Now comes the third pass. This is for the stragglers. And it's for the items you think you want to keep but now you need to ask yourself “Do I really want or need this? Do I want to maintain keeping it around? Is this stuff worth my time, the space it takes up in my house, and will I ever, ever use it?” It's not enough at this point to ask if an item brings you joy or not, because it's so easy to look at things you've always had and say “Well, of course I want that! It's always been here!” But always being there isn't the same as “I need this or will use it someday.” If you think you will use it? Then use it. Right now. If it's a book? Open it up and read some of it. If it's an item of clothing? Put it on right now. Prove to yourself you really want to keep it and that it's actually bringing you joy. If you open that book and say “God, I don't like this. Why was I keeping it so long?” It's most likely because pictures speak to the parts of our brains that stores memories. A book cover, a picture on a shirt, or even the cover of a DVD can pull us into a nostalgic feeling that says “This item is mine. I get positive feelings from looking at it.” But those positive feelings may not have anything to do with the actual item itself, but rather only to do with the picture on the front or how it looks. So find a way to use that item immediately and see if it still brings you joy or not. If you slap that shirt on and say “Wowee! I looove this shirt!” Then baby, it's yours! Congrats, you're a master declutterer. If you find after your third pass you still have too much stuff? Then go in for a fourth and a fifth. Go until you are satisfied with the amount of stuff you have left.


But don't get pushed into getting rid of something you truly want. You don't want to be upset later over something, when you could have just held onto it and waited until you were ready to part with it.
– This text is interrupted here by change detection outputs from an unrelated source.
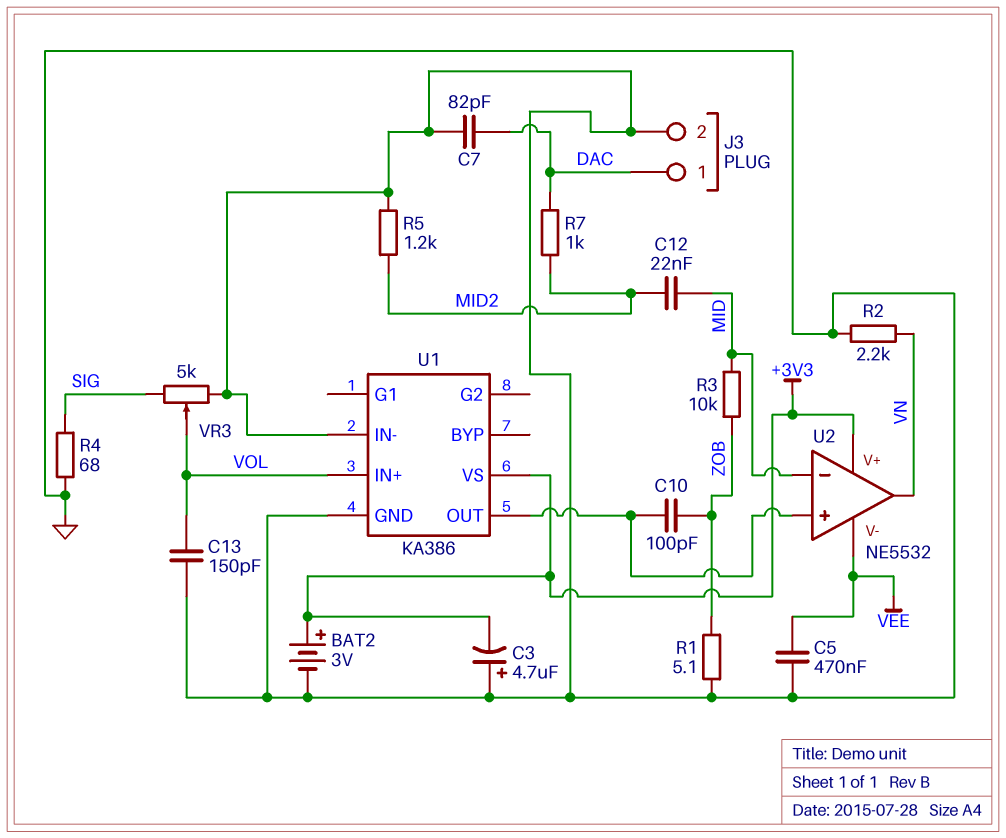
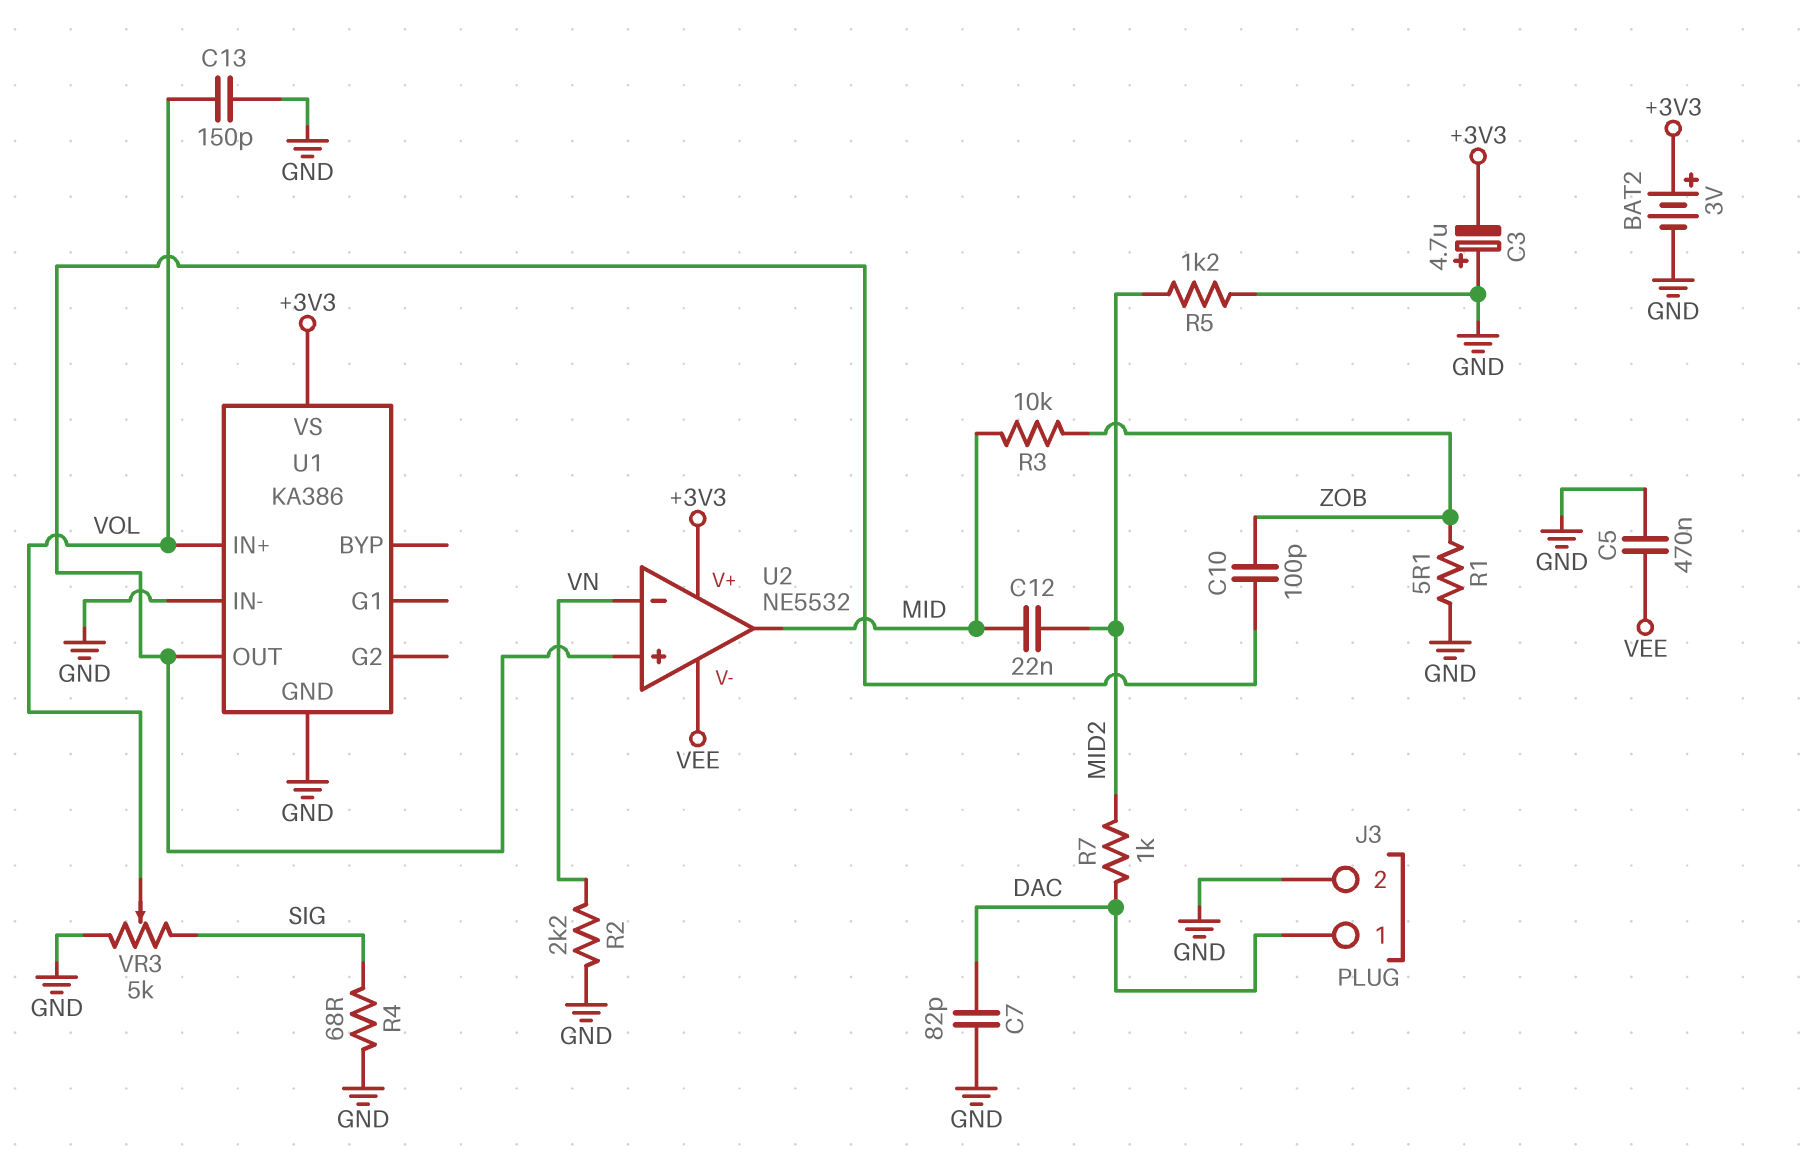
U2 pin in-: MID -> VN
U2 pin out: VN -> MID

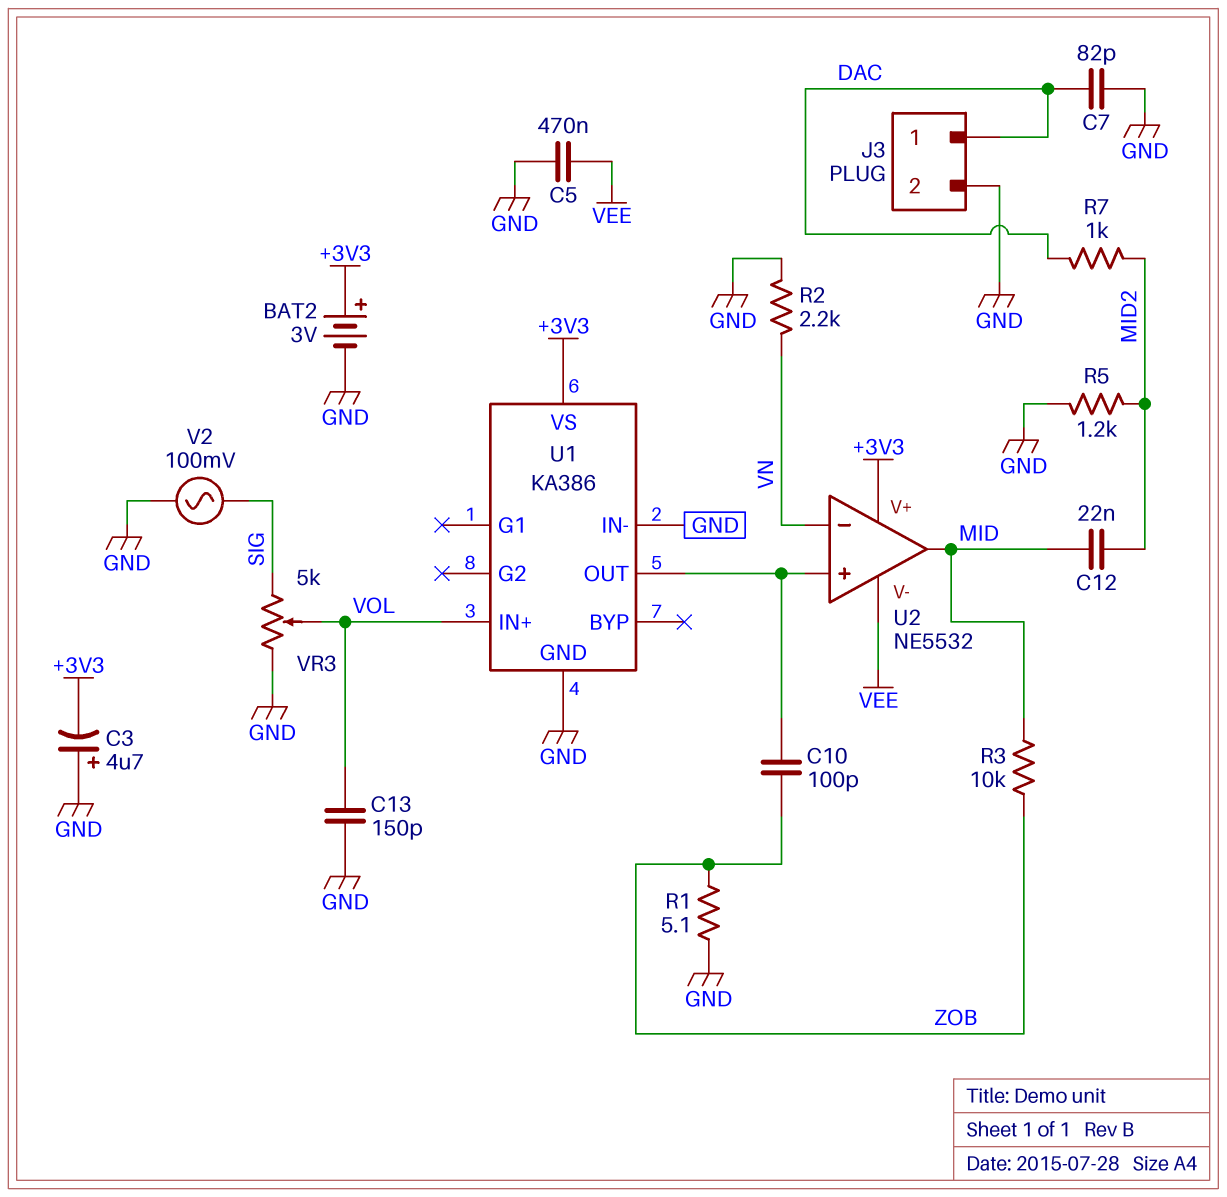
R4: 68 (GND, SIG) -> none
V2: none -> AC 100mV (GND, SIG)

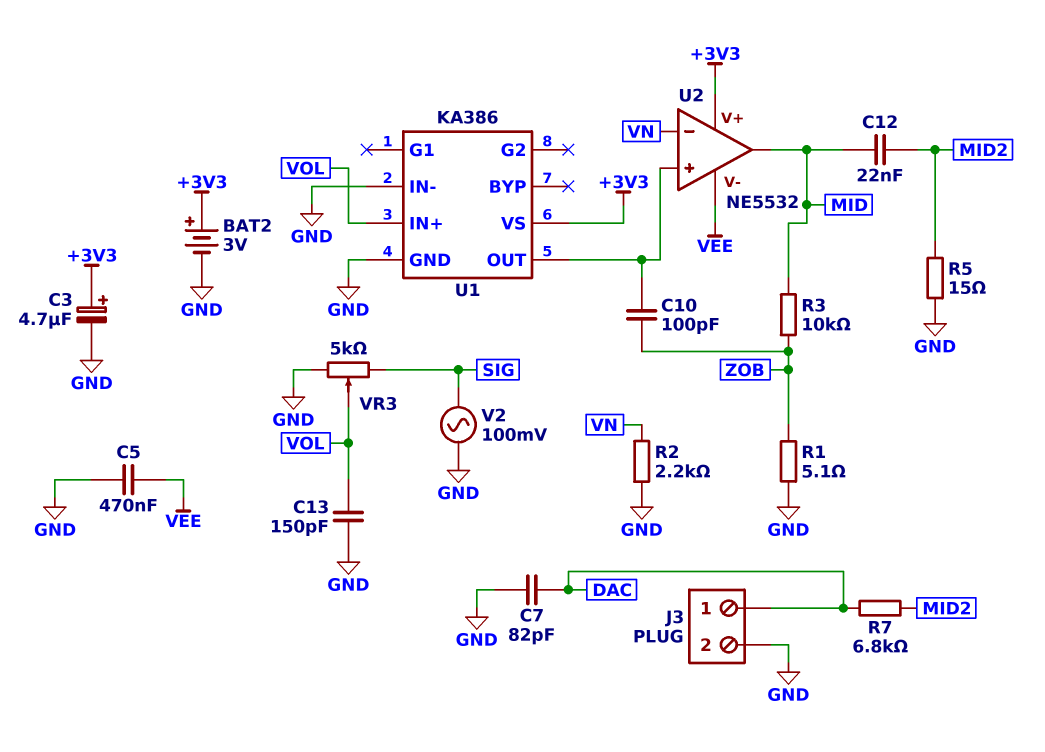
C3: 4.7uF (plus GND, minus +3V3) -> 4.7uF (plus +3V3, minus GND)
R5: 1.2k (GND, MID2) -> 15 (GND, MID2)
R7: 1k (DAC, MID2) -> 6.8k (DAC, MID2)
If someone is pushing you to get rid of something, then tell them you'll put into a “maybe later” box for now and come back to it when you've really thought about it. I know more than anyone how emotionally attached someone can get to their stuff. I am still in mourning from all the stuff I lost in 2018 (like EVERY SINGLE MOVIE WE OWNED—waaaahhhh our entire Harry Potter set is gone!) when we became homeless. So being forced to get rid of something without you letting it go (or even letting it go and forgetting you did later) can actually hurt for a very long time, even though it's just “stuff”. One thing I did when I didn't want to get rid of a lovely basket set I had since early childhood from a friend in another country was to write a goodbye letter to the baskets. And then I put a letter inside the baskets to my old friend who the baskets went back to. I said “Thank you for all the lovely years I've got to have with these, but they are going back to you now as I do not need them anymore”. And I never once mourned the loss of those baskets, even though it hurt to think about getting rid of them to begin with. Exploring my feelings about why they meant so much to me allowed me to purge those feelings onto paper instead of leaving it inside the baskets, where they've been for all my life.


Sometimes we have to treat our stuff like old friends or family members who are moving away. We have to give ourselves space to come to terms with the loss of our stuff and give ourselves proper ways to mourn them. Detaching from something we are greatly attached to isn't always easy. But if we stop feeling guilty for feeling this way and instead allow ourselves to process it, we can learn to detach from almost all our stuff. We can write our stuff good-bye letters, but we can also have good-bye parties, journal about what our stuff means to use (in depth), have funerals for our broken items (my sweet over-sized Buddha statue died during our move back home after being homeless), and pay our proper respects to it all. The world acts like we need to live these detached lives, and yes, that is something to strive for, as being attached to “things” only brings sadness when we lose them. But it's not something we are all born knowing how to do. But it is something we can all learn.